# my new filtration set up......over kill much!



## 92smokeaccord (Jun 5, 2012)

so it's been a long time since i did anything with my tank.between work and kid i just haven't had any fun time to my self.i lost some coral mainly the big lobo due to my last setup wasnt cutting the phosphate enough. so now with some of my parts for my 150 i made my 29 a super filter.lol now for the specs.

i know this is complete over kill so bear with me lol.with this set up i should be able to have anything coral wise maybe over stock if i want.

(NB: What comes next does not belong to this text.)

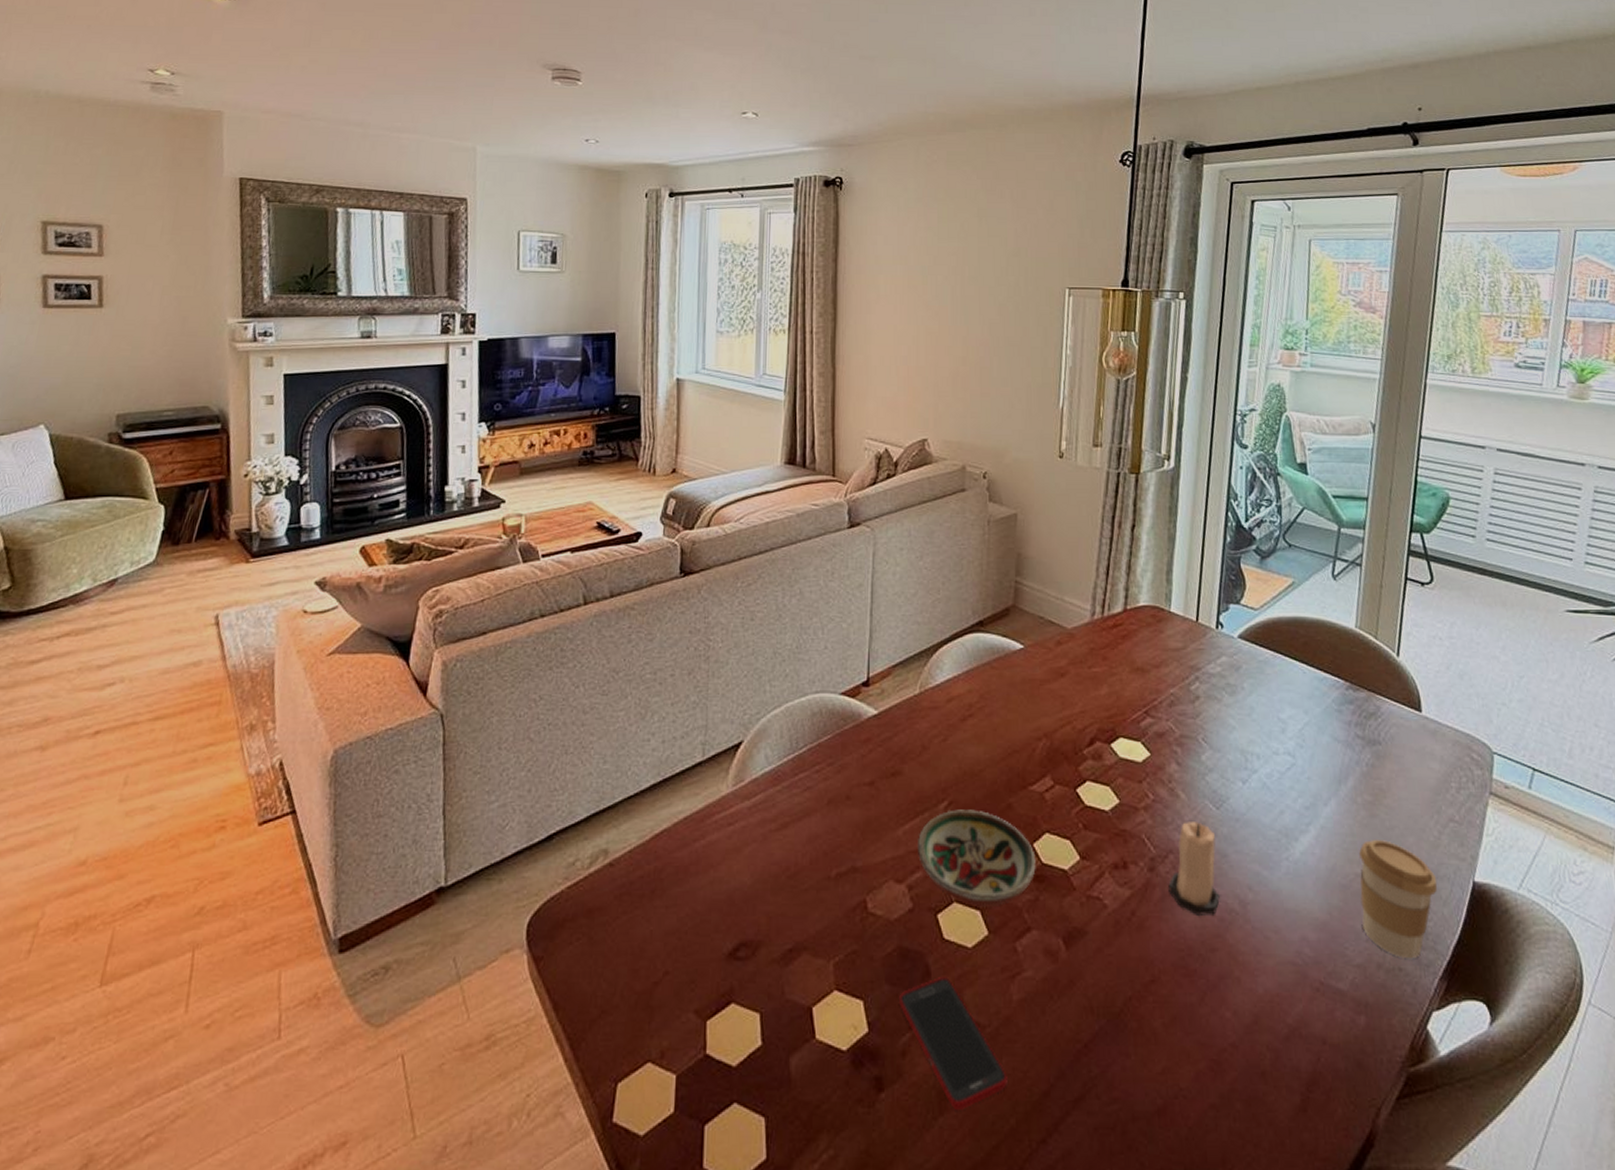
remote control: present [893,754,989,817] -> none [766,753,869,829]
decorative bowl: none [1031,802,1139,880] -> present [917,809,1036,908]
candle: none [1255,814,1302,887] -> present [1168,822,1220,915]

iwaki 55rlt return pump! 1500gph and a 18ft head hight.
e.t.s.s super skimmer ment for a 300 gallon tank lol.
hob over flow box with 2 1 inch drains meant for 1500ghp.
custom twin spray bars in tank one almost to the bottom one on top for water current threw the rock work.
aqua c 47 watt uv
1" piping all around except in tank.which is 1/2"
2 korala wave makers 240 gph
35 gallon plastic tub as sump with sock and bulk head.filled with chemi pure and roaphos aka silicate and phos remover.


not much for stock just 2 misbar moca clowns...and a cleaner shrimp 


pics


----------



## badxgillen (Aug 20, 2010)

Thats too bad about the lobo but you can't win em all. That is one burly pump for that system,does it have a check valve for back siphoning? Your right that with that much skimming and filter media you will have low nutrient environment for sure,plenty of flow I bet too. What are you planning on putting in there?


----------



## 92smokeaccord (Jun 5, 2012)

badxgillen said:


> Thats too bad about the lobo but you can't win em all. That is one burly pump for that system,does it have a check valve for back siphoning? Your right that with that much skimming and filter media you will have low nutrient environment for sure,plenty of flow I bet too. What are you planning on putting in there?


no check valve but a hole to cut siphon at water line.works so im not complaining.key is i dont know what to put. but i want to be able to put what ever and not really care tank wise you know..if i have to dose then cool but i dont want to think i need more filtration or light or whatever.


----------